Central to Em’kal Eyongakpa’s practice is the quest for negotiations between ‘life’ sciences, art, 'juju’ and technology, with interwoven installations, performances and soundscapes that not only blur the boundaries between employed media but could also alter notions of the real and the illusory. He approaches ideas of the experienced and the unknown, as well as the collective, through a ritual use of repetition and transformation.

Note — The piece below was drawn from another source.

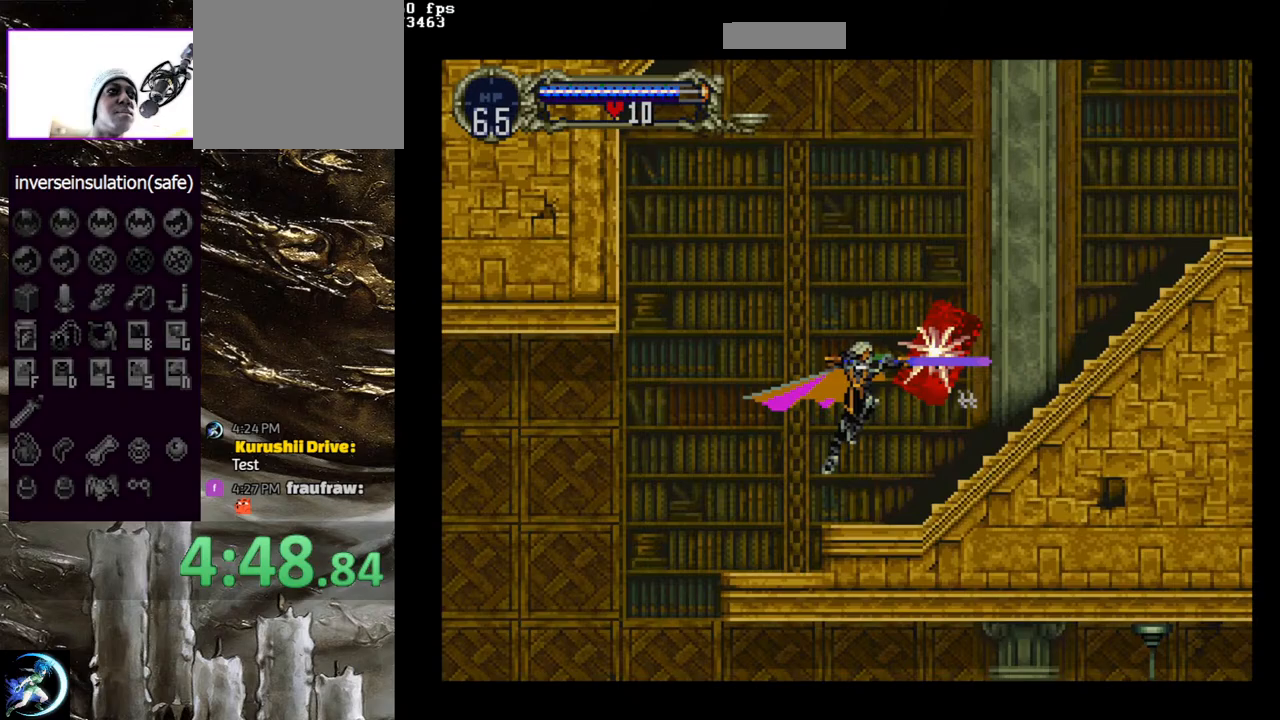
{"buttons": [], "left_stick": "center", "right_stick": "center", "events": [[150, "CROSS", "down"], [183, "CROSS", "up"], [250, "SQUARE", "down"], [333, "SQUARE", "up"]]}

Rustle 2.0 (2016) is a ‘multimedia transcription’ of a living ecosystem. Drawing on the attribution of intelligence by cybernetics to non-human actors, Eyongakpa’s audio recordings of the Congo Basin and Amazon rainforest biomes as well as those that register outside incursions—such as chainsaws, falling trees and air traffic—convey an asynchronous sensation of space. The composite soundscape is then synchronised with LED lights, creating rhythmic visual patterns, and custom-built wall structures composed of plant fibres that are held together by biopolymers (mycelium filaments) and mycelium, the vegetative part of a fungus composed of a network of fine white filaments (hyphae). The strings of light are reminiscent of electrocardiograms or stock-exchange feeds—representational streams of real-time information—that are hooked up to an interface that also controls Breathe II (2013). This sculpture at the core of the installation simulates patterns of inhalation and exhalation as well as rest and is linked to electromagnetic levitation devices and the ambient diffusion of light through a density of fibrous material akin to tropical vegetation growth. Taken together, the installation animates an exhibition space populated by sentient existence channelled through mediated forms.
This project was part of Sharjah Biennial 13.